— About this exercise —
Format every line of the data entries below as a Markdown table with the columns Row and Entry line. Number the rows in order and omit blank lines.

Provided records section start

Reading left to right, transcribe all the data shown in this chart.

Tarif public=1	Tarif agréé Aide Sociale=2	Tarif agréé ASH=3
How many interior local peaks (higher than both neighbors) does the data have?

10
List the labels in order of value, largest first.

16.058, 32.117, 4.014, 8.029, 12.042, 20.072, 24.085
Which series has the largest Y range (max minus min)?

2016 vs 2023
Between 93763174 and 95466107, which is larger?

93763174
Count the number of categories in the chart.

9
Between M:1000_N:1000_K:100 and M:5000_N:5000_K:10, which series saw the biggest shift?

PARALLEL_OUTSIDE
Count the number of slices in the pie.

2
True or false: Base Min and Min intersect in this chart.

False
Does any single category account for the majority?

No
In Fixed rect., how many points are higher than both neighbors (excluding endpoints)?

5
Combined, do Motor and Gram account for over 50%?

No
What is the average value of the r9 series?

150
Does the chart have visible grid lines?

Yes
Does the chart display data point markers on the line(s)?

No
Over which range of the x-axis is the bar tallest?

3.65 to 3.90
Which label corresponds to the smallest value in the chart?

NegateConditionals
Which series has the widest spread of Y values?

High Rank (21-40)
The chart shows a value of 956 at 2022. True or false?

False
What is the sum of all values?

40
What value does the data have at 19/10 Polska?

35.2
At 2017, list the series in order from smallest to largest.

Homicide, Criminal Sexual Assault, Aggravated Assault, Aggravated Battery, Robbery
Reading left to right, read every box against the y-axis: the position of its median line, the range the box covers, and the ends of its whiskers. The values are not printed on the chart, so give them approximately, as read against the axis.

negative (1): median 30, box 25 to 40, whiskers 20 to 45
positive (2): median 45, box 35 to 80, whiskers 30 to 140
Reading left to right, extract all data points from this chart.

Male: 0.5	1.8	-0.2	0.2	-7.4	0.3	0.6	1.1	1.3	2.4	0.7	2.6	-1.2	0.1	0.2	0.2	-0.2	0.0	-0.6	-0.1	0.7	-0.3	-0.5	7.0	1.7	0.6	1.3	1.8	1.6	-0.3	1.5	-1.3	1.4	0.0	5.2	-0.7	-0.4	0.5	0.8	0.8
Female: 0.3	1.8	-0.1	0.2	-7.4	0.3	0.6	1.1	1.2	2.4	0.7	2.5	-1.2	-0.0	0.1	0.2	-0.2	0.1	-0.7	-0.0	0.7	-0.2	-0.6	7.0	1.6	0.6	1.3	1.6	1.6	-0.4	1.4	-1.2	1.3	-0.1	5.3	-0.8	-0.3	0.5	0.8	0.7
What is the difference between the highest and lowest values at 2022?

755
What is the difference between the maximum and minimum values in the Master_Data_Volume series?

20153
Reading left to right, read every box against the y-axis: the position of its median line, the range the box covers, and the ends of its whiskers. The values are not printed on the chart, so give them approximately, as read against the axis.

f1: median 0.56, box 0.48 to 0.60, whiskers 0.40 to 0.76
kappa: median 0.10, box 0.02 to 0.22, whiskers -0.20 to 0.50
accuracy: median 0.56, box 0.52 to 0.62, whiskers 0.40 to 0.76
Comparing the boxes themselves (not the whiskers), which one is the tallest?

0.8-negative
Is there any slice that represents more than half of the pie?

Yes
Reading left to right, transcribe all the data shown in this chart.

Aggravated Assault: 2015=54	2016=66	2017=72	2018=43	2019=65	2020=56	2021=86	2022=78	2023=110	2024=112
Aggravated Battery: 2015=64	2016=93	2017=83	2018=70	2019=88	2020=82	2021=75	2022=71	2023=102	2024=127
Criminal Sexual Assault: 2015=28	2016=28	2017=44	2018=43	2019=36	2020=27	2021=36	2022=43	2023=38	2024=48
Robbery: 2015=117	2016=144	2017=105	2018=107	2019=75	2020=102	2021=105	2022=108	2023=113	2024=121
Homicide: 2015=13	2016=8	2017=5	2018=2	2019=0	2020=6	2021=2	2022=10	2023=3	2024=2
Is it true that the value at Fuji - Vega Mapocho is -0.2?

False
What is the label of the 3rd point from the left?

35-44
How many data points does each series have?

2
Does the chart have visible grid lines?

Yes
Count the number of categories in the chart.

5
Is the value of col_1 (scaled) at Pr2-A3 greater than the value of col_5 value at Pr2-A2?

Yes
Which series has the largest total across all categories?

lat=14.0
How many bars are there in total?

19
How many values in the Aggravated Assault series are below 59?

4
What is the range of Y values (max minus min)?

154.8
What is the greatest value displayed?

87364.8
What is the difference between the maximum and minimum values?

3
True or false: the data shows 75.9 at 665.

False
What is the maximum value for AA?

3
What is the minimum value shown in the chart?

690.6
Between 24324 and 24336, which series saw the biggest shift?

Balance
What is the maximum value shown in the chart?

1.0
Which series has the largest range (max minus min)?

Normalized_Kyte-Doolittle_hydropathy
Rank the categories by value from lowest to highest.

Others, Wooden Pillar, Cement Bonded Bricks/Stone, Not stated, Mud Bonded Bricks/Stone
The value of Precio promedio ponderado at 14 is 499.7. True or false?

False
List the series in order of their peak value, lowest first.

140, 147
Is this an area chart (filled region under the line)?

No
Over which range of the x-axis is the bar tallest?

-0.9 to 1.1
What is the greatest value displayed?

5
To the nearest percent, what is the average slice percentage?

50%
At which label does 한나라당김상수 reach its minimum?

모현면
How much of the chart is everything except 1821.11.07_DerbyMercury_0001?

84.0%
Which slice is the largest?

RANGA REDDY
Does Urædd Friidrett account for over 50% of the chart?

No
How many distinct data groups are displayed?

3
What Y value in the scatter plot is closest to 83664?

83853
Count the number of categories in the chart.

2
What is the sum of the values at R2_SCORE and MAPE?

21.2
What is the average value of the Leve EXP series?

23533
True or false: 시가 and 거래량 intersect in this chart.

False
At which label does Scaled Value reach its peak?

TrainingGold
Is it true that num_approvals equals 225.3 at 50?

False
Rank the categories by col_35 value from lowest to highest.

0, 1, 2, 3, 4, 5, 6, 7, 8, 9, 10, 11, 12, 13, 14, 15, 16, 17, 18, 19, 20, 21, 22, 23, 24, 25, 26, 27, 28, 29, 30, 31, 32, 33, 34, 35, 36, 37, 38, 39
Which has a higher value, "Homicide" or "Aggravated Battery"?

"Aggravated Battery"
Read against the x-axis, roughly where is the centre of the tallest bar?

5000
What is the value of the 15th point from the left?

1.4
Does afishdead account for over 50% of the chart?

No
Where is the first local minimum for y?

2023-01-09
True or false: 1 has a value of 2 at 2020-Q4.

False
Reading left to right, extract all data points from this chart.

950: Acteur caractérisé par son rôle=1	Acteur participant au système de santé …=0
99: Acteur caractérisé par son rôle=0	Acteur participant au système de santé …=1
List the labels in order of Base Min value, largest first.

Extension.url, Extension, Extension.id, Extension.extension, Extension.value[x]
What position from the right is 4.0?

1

Provided records section end

— Answer area —
| Row | Entry line |
|---|---|
| 1 | Reading left to right, transcribe all the data shown in this chart. |
| 2 | Tarif public=1	Tarif agréé Aide Sociale=2	Tarif agréé ASH=3 |
| 3 | How many interior local peaks (higher than both neighbors) does the data have? |
| 4 | 10 |
| 5 | List the labels in order of value, largest first. |
| 6 | 16.058, 32.117, 4.014, 8.029, 12.042, 20.072, 24.085 |
| 7 | Which series has the largest Y range (max minus min)? |
| 8 | 2016 vs 2023 |
| 9 | Between 93763174 and 95466107, which is larger? |
| 10 | 93763174 |
| 11 | Count the number of categories in the chart. |
| 12 | 9 |
| 13 | Between M:1000_N:1000_K:100 and M:5000_N:5000_K:10, which series saw the biggest shift? |
| 14 | PARALLEL_OUTSIDE |
| 15 | Count the number of slices in the pie. |
| 16 | 2 |
| 17 | True or false: Base Min and Min intersect in this chart. |
| 18 | False |
| 19 | Does any single category account for the majority? |
| 20 | No |
| 21 | In Fixed rect., how many points are higher than both neighbors (excluding endpoints)? |
| 22 | 5 |
| 23 | Combined, do Motor and Gram account for over 50%? |
| 24 | No |
| 25 | What is the average value of the r9 series? |
| 26 | 150 |
| 27 | Does the chart have visible grid lines? |
| 28 | Yes |
| 29 | Does the chart display data point markers on the line(s)? |
| 30 | No |
| 31 | Over which range of the x-axis is the bar tallest? |
| 32 | 3.65 to 3.90 |
| 33 | Which label corresponds to the smallest value in the chart? |
| 34 | NegateConditionals |
| 35 | Which series has the widest spread of Y values? |
| 36 | High Rank (21-40) |
| 37 | The chart shows a value of 956 at 2022. True or false? |
| 38 | False |
| 39 | What is the sum of all values? |
| 40 | 40 |
| 41 | What value does the data have at 19/10 Polska? |
| 42 | 35.2 |
| 43 | At 2017, list the series in order from smallest to largest. |
| 44 | Homicide, Criminal Sexual Assault, Aggravated Assault, Aggravated Battery, Robbery |
| 45 | Reading left to right, read every box against the y-axis: the position of its median line, the range the box covers, and the ends of its whiskers. The values are not printed on the chart, so give them approximately, as read against the axis. |
| 46 | negative (1): median 30, box 25 to 40, whiskers 20 to 45 |
| 47 | positive (2): median 45, box 35 to 80, whiskers 30 to 140 |
| 48 | Reading left to right, extract all data points from this chart. |
| 49 | Male: 0.5	1.8	-0.2	0.2	-7.4	0.3	0.6	1.1	1.3	2.4	0.7	2.6	-1.2	0.1	0.2	0.2	-0.2	0.0	-0.6	-0.1	0.7	-0.3	-0.5	7.0	1.7	0.6	1.3	1.8	1.6	-0.3	1.5	-1.3	1.4	0.0	5.2	-0.7	-0.4	0.5	0.8	0.8 |
| 50 | Female: 0.3	1.8	-0.1	0.2	-7.4	0.3	0.6	1.1	1.2	2.4	0.7	2.5	-1.2	-0.0	0.1	0.2	-0.2	0.1	-0.7	-0.0	0.7	-0.2	-0.6	7.0	1.6	0.6	1.3	1.6	1.6	-0.4	1.4	-1.2	1.3	-0.1	5.3	-0.8	-0.3	0.5	0.8	0.7 |
| 51 | What is the difference between the highest and lowest values at 2022? |
| 52 | 755 |
| 53 | What is the difference between the maximum and minimum values in the Master_Data_Volume series? |
| 54 | 20153 |
| 55 | Reading left to right, read every box against the y-axis: the position of its median line, the range the box covers, and the ends of its whiskers. The values are not printed on the chart, so give them approximately, as read against the axis. |
| 56 | f1: median 0.56, box 0.48 to 0.60, whiskers 0.40 to 0.76 |
| 57 | kappa: median 0.10, box 0.02 to 0.22, whiskers -0.20 to 0.50 |
| 58 | accuracy: median 0.56, box 0.52 to 0.62, whiskers 0.40 to 0.76 |
| 59 | Comparing the boxes themselves (not the whiskers), which one is the tallest? |
| 60 | 0.8-negative |
| 61 | Is there any slice that represents more than half of the pie? |
| 62 | Yes |
| 63 | Reading left to right, transcribe all the data shown in this chart. |
| 64 | Aggravated Assault: 2015=54	2016=66	2017=72	2018=43	2019=65	2020=56	2021=86	2022=78	2023=110	2024=112 |
| 65 | Aggravated Battery: 2015=64	2016=93	2017=83	2018=70	2019=88	2020=82	2021=75	2022=71	2023=102	2024=127 |
| 66 | Criminal Sexual Assault: 2015=28	2016=28	2017=44	2018=43	2019=36	2020=27	2021=36	2022=43	2023=38	2024=48 |
| 67 | Robbery: 2015=117	2016=144	2017=105	2018=107	2019=75	2020=102	2021=105	2022=108	2023=113	2024=121 |
| 68 | Homicide: 2015=13	2016=8	2017=5	2018=2	2019=0	2020=6	2021=2	2022=10	2023=3	2024=2 |
| 69 | Is it true that the value at Fuji - Vega Mapocho is -0.2? |
| 70 | False |
| 71 | What is the label of the 3rd point from the left? |
| 72 | 35-44 |
| 73 | How many data points does each series have? |
| 74 | 2 |
| 75 | Does the chart have visible grid lines? |
| 76 | Yes |
| 77 | Count the number of categories in the chart. |
| 78 | 5 |
| 79 | Is the value of col_1 (scaled) at Pr2-A3 greater than the value of col_5 value at Pr2-A2? |
| 80 | Yes |
| 81 | Which series has the largest total across all categories? |
| 82 | lat=14.0 |
| 83 | How many bars are there in total? |
| 84 | 19 |
| 85 | How many values in the Aggravated Assault series are below 59? |
| 86 | 4 |
| 87 | What is the range of Y values (max minus min)? |
| 88 | 154.8 |
| 89 | What is the greatest value displayed? |
| 90 | 87364.8 |
| 91 | What is the difference between the maximum and minimum values? |
| 92 | 3 |
| 93 | True or false: the data shows 75.9 at 665. |
| 94 | False |
| 95 | What is the maximum value for AA? |
| 96 | 3 |
| 97 | What is the minimum value shown in the chart? |
| 98 | 690.6 |
| 99 | Between 24324 and 24336, which series saw the biggest shift? |
| 100 | Balance |
| 101 | What is the maximum value shown in the chart? |
| 102 | 1.0 |
| 103 | Which series has the largest range (max minus min)? |
| 104 | Normalized_Kyte-Doolittle_hydropathy |
| 105 | Rank the categories by value from lowest to highest. |
| 106 | Others, Wooden Pillar, Cement Bonded Bricks/Stone, Not stated, Mud Bonded Bricks/Stone |
| 107 | The value of Precio promedio ponderado at 14 is 499.7. True or false? |
| 108 | False |
| 109 | List the series in order of their peak value, lowest first. |
| 110 | 140, 147 |
| 111 | Is this an area chart (filled region under the line)? |
| 112 | No |
| 113 | Over which range of the x-axis is the bar tallest? |
| 114 | -0.9 to 1.1 |
| 115 | What is the greatest value displayed? |
| 116 | 5 |
| 117 | To the nearest percent, what is the average slice percentage? |
| 118 | 50% |
| 119 | At which label does 한나라당김상수 reach its minimum? |
| 120 | 모현면 |
| 121 | How much of the chart is everything except 1821.11.07_DerbyMercury_0001? |
| 122 | 84.0% |
| 123 | Which slice is the largest? |
| 124 | RANGA REDDY |
| 125 | Does Urædd Friidrett account for over 50% of the chart? |
| 126 | No |
| 127 | How many distinct data groups are displayed? |
| 128 | 3 |
| 129 | What Y value in the scatter plot is closest to 83664? |
| 130 | 83853 |
| 131 | Count the number of categories in the chart. |
| 132 | 2 |
| 133 | What is the sum of the values at R2_SCORE and MAPE? |
| 134 | 21.2 |
| 135 | What is the average value of the Leve EXP series? |
| 136 | 23533 |
| 137 | True or false: 시가 and 거래량 intersect in this chart. |
| 138 | False |
| 139 | At which label does Scaled Value reach its peak? |
| 140 | TrainingGold |
| 141 | Is it true that num_approvals equals 225.3 at 50? |
| 142 | False |
| 143 | Rank the categories by col_35 value from lowest to highest. |
| 144 | 0, 1, 2, 3, 4, 5, 6, 7, 8, 9, 10, 11, 12, 13, 14, 15, 16, 17, 18, 19, 20, 21, 22, 23, 24, 25, 26, 27, 28, 29, 30, 31, 32, 33, 34, 35, 36, 37, 38, 39 |
| 145 | Which has a higher value, "Homicide" or "Aggravated Battery"? |
| 146 | "Aggravated Battery" |
| 147 | Read against the x-axis, roughly where is the centre of the tallest bar? |
| 148 | 5000 |
| 149 | What is the value of the 15th point from the left? |
| 150 | 1.4 |
| 151 | Does afishdead account for over 50% of the chart? |
| 152 | No |
| 153 | Where is the first local minimum for y? |
| 154 | 2023-01-09 |
| 155 | True or false: 1 has a value of 2 at 2020-Q4. |
| 156 | False |
| 157 | Reading left to right, extract all data points from this chart. |
| 158 | 950: Acteur caractérisé par son rôle=1	Acteur participant au système de santé …=0 |
| 159 | 99: Acteur caractérisé par son rôle=0	Acteur participant au système de santé …=1 |
| 160 | List the labels in order of Base Min value, largest first. |
| 161 | Extension.url, Extension, Extension.id, Extension.extension, Extension.value[x] |
| 162 | What position from the right is 4.0? |
| 163 | 1 |